Write each entry again exactly as shown, but without the images it holds.
-------
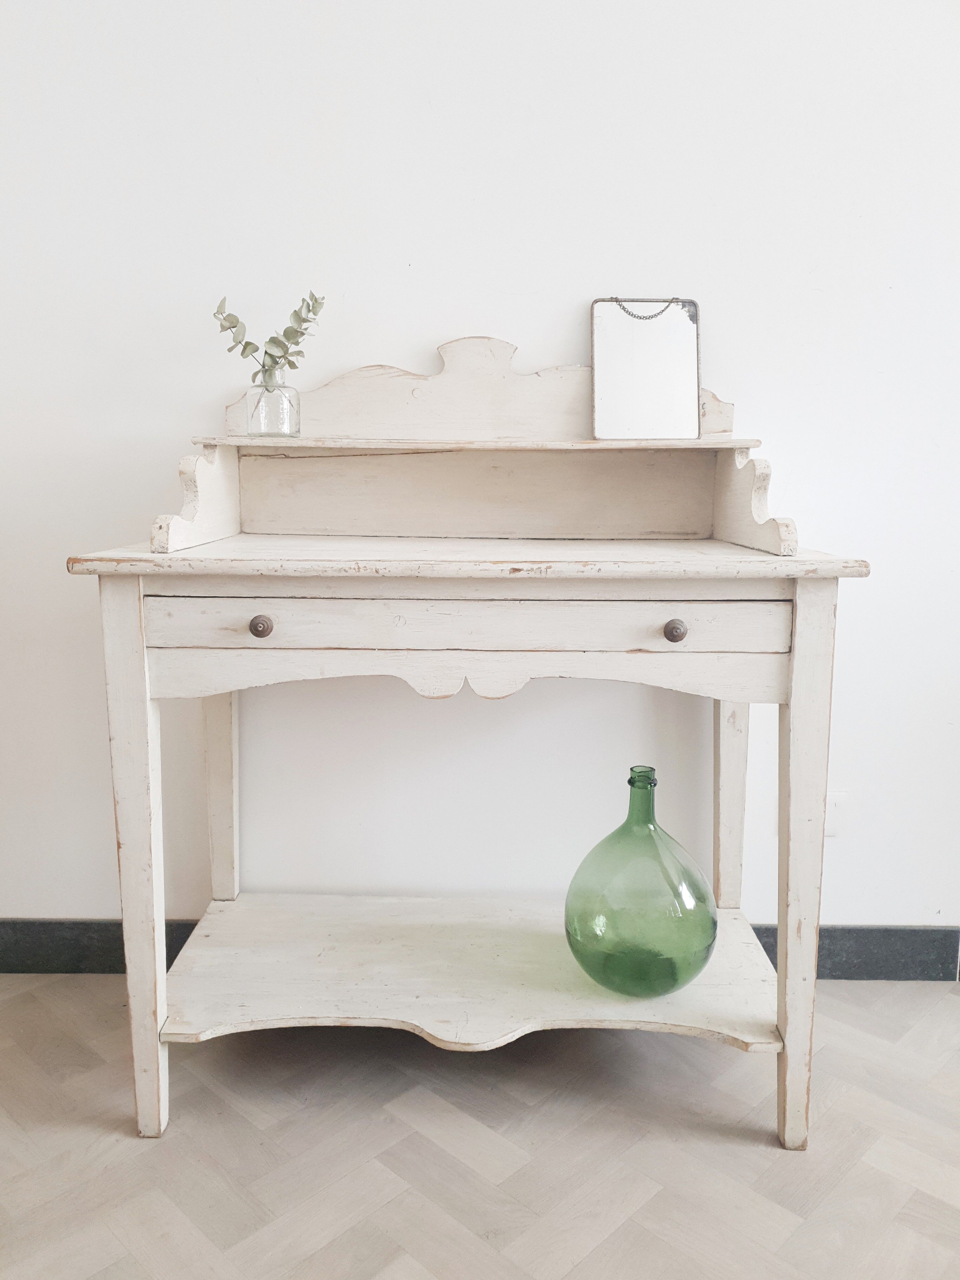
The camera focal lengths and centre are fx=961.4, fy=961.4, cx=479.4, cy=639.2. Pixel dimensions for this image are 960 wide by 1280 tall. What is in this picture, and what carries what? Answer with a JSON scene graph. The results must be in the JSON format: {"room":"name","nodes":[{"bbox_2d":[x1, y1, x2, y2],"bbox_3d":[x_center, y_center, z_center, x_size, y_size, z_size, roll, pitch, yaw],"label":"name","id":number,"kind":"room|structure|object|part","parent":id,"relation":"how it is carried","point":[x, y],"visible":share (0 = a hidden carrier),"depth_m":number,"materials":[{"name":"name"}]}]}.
{"room":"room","nodes":[
{"label":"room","id":0,"kind":"room"},
{"bbox_2d":[0,970,959,1279],"bbox_3d":[0.242,1.051,0.203,6.217,0.099,4.611,1,9,1],"label":"floor","id":1,"kind":"structure","parent":0,"point":[948,1001],"depth_m":1.47,"materials":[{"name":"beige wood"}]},
{"bbox_2d":[60,335,869,1153],"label":"washstand","id":2,"kind":"object","parent":1,"relation":"on","point":[133,813],"visible":0.96,"depth_m":1.53,"materials":[{"name":"wood"}]},
{"bbox_3d":[-0.509,0.342,1.449,0.061,0.812,0.074,1,9,1],"label":"leg","id":3,"kind":"part","parent":2,"relation":"part of","materials":[{"name":"wood"}]},
{"bbox_3d":[-0.502,0.287,1.877,0.061,0.734,0.065,1,9,1],"label":"leg","id":4,"kind":"part","parent":2,"relation":"part of","materials":[{"name":"wood"}]},
{"bbox_3d":[-0.317,-0.017,1.384,0.026,0.029,0.026,1,9,1],"label":"knob","id":5,"kind":"part","parent":2,"relation":"part of","materials":[{"name":"brown wood"}]},
{"bbox_2d":[244,377,300,438],"bbox_3d":[-0.362,-0.403,1.691,0.095,0.103,0.094,1,9,1],"label":"glass vase","id":6,"kind":"object","parent":2,"relation":"on","point":[262,399],"visible":0.97,"depth_m":1.66,"materials":[{"name":"clear glass"}]},
{"bbox_2d":[213,291,328,383],"bbox_3d":[-0.368,-0.498,1.682,0.205,0.209,0.106,1,9,1],"label":"sprig","id":7,"kind":"object","parent":6,"relation":"in","point":[233,326],"visible":0.79,"depth_m":1.67,"materials":[{"name":"green plant"}]},
{"bbox_3d":[-0.019,-0.018,1.397,0.950,0.070,0.028,1,9,1],"label":"drawer","id":8,"kind":"part","parent":2,"relation":"part of","materials":[{"name":"wood"}]},
{"bbox_2d":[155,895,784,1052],"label":"shelf","id":9,"kind":"object","parent":2,"relation":"attached to","point":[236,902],"visible":0.77,"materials":[{"name":"white wood"}]},
{"bbox_2d":[564,766,717,998],"bbox_3d":[0.267,0.393,1.587,0.258,0.362,0.253,1,9,1],"label":"glass bottle","id":10,"kind":"object","parent":9,"relation":"on","point":[708,950],"visible":0.99,"depth_m":1.52,"materials":[{"name":"green glass"}]},
{"bbox_2d":[589,296,701,440],"bbox_3d":[0.305,-0.495,1.765,0.194,0.263,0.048,1,9,1],"label":"mirror","id":11,"kind":"object","parent":2,"relation":"on","point":[597,402],"visible":1,"depth_m":1.76,"materials":[{"name":"mirror"}]},
{"bbox_2d":[608,297,686,320],"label":"chain","id":12,"kind":"object","parent":11,"relation":"attached to","point":[623,307],"visible":0.89,"depth_m":1.73,"materials":[{"name":"metal"}]},
{"bbox_3d":[0.273,-0.012,1.361,0.026,0.029,0.027,1,9,1],"label":"knob","id":13,"kind":"part","parent":2,"relation":"part of","materials":[{"name":"metal"}]},
{"bbox_3d":[0.474,0.309,1.837,0.064,0.744,0.069,1,9,1],"label":"leg","id":14,"kind":"part","parent":2,"relation":"part of","materials":[{"name":"wood"}]},
{"bbox_3d":[0.476,0.354,1.438,0.061,0.818,0.078,1,9,1],"label":"leg","id":15,"kind":"part","parent":2,"relation":"part of","materials":[{"name":"wood"}]},
{"bbox_2d":[0,0,959,937],"bbox_3d":[0.084,-0.687,1.879,5.293,2.784,0.145,1,9,1],"label":"wall","id":16,"kind":"structure","parent":0,"point":[59,576],"depth_m":1.82,"materials":[{"name":"white paint"}]},
{"bbox_2d":[0,918,959,981],"bbox_3d":[-0.194,0.644,2.002,4.071,0.119,0.015,1,9,1],"label":"baseboard","id":17,"kind":"structure","parent":16,"relation":"attached to","point":[80,961],"depth_m":1.99,"materials":[{"name":"grey"}]},
{"bbox_2d":[823,791,847,836],"bbox_3d":[0.708,0.358,1.960,0.074,0.100,0.010,1,9,1],"label":"wall socket","id":18,"kind":"object","parent":16,"relation":"attached to","point":[832,808],"visible":0.48,"depth_m":1.96,"materials":[{"name":"white"}]}
]}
-------
* OUTPUT BELOW
The camera focal lengths and centre are fx=961.4, fy=961.4, cx=479.4, cy=639.2. Pixel dimensions for this image are 960 wide by 1280 tall. What is in this picture, and what carries what? Answer with a JSON scene graph. The results must be in the JSON format: {"room":"name","nodes":[{"bbox_2d":[x1, y1, x2, y2],"bbox_3d":[x_center, y_center, z_center, x_size, y_size, z_size, roll, pitch, yaw],"label":"name","id":number,"kind":"room|structure|object|part","parent":id,"relation":"how it is carried","point":[x, y],"visible":share (0 = a hidden carrier),"depth_m":number,"materials":[{"name":"name"}]}]}.
{"room":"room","nodes":[
{"label":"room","id":0,"kind":"room"},
{"bbox_2d":[0,970,959,1279],"bbox_3d":[0.242,1.051,0.203,6.217,0.099,4.611,1,9,1],"label":"floor","id":1,"kind":"structure","parent":0,"point":[948,1001],"depth_m":1.47,"materials":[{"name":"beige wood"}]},
{"bbox_2d":[60,335,869,1153],"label":"washstand","id":2,"kind":"object","parent":1,"relation":"on","point":[133,813],"visible":0.96,"depth_m":1.53,"materials":[{"name":"wood"}]},
{"bbox_3d":[-0.509,0.342,1.449,0.061,0.812,0.074,1,9,1],"label":"leg","id":3,"kind":"part","parent":2,"relation":"part of","materials":[{"name":"wood"}]},
{"bbox_3d":[-0.502,0.287,1.877,0.061,0.734,0.065,1,9,1],"label":"leg","id":4,"kind":"part","parent":2,"relation":"part of","materials":[{"name":"wood"}]},
{"bbox_3d":[-0.317,-0.017,1.384,0.026,0.029,0.026,1,9,1],"label":"knob","id":5,"kind":"part","parent":2,"relation":"part of","materials":[{"name":"brown wood"}]},
{"bbox_2d":[244,377,300,438],"bbox_3d":[-0.362,-0.403,1.691,0.095,0.103,0.094,1,9,1],"label":"glass vase","id":6,"kind":"object","parent":2,"relation":"on","point":[262,399],"visible":0.97,"depth_m":1.66,"materials":[{"name":"clear glass"}]},
{"bbox_2d":[213,291,328,383],"bbox_3d":[-0.368,-0.498,1.682,0.205,0.209,0.106,1,9,1],"label":"sprig","id":7,"kind":"object","parent":6,"relation":"in","point":[233,326],"visible":0.79,"depth_m":1.67,"materials":[{"name":"green plant"}]},
{"bbox_3d":[-0.019,-0.018,1.397,0.950,0.070,0.028,1,9,1],"label":"drawer","id":8,"kind":"part","parent":2,"relation":"part of","materials":[{"name":"wood"}]},
{"bbox_2d":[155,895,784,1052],"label":"shelf","id":9,"kind":"object","parent":2,"relation":"attached to","point":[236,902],"visible":0.77,"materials":[{"name":"white wood"}]},
{"bbox_2d":[564,766,717,998],"bbox_3d":[0.267,0.393,1.587,0.258,0.362,0.253,1,9,1],"label":"glass bottle","id":10,"kind":"object","parent":9,"relation":"on","point":[708,950],"visible":0.99,"depth_m":1.52,"materials":[{"name":"green glass"}]},
{"bbox_2d":[589,296,701,440],"bbox_3d":[0.305,-0.495,1.765,0.194,0.263,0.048,1,9,1],"label":"mirror","id":11,"kind":"object","parent":2,"relation":"on","point":[597,402],"visible":1,"depth_m":1.76,"materials":[{"name":"mirror"}]},
{"bbox_2d":[608,297,686,320],"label":"chain","id":12,"kind":"object","parent":11,"relation":"attached to","point":[623,307],"visible":0.89,"depth_m":1.73,"materials":[{"name":"metal"}]},
{"bbox_3d":[0.273,-0.012,1.361,0.026,0.029,0.027,1,9,1],"label":"knob","id":13,"kind":"part","parent":2,"relation":"part of","materials":[{"name":"metal"}]},
{"bbox_3d":[0.474,0.309,1.837,0.064,0.744,0.069,1,9,1],"label":"leg","id":14,"kind":"part","parent":2,"relation":"part of","materials":[{"name":"wood"}]},
{"bbox_3d":[0.476,0.354,1.438,0.061,0.818,0.078,1,9,1],"label":"leg","id":15,"kind":"part","parent":2,"relation":"part of","materials":[{"name":"wood"}]},
{"bbox_2d":[0,0,959,937],"bbox_3d":[0.084,-0.687,1.879,5.293,2.784,0.145,1,9,1],"label":"wall","id":16,"kind":"structure","parent":0,"point":[59,576],"depth_m":1.82,"materials":[{"name":"white paint"}]},
{"bbox_2d":[0,918,959,981],"bbox_3d":[-0.194,0.644,2.002,4.071,0.119,0.015,1,9,1],"label":"baseboard","id":17,"kind":"structure","parent":16,"relation":"attached to","point":[80,961],"depth_m":1.99,"materials":[{"name":"grey"}]},
{"bbox_2d":[823,791,847,836],"bbox_3d":[0.708,0.358,1.960,0.074,0.100,0.010,1,9,1],"label":"wall socket","id":18,"kind":"object","parent":16,"relation":"attached to","point":[832,808],"visible":0.48,"depth_m":1.96,"materials":[{"name":"white"}]}
]}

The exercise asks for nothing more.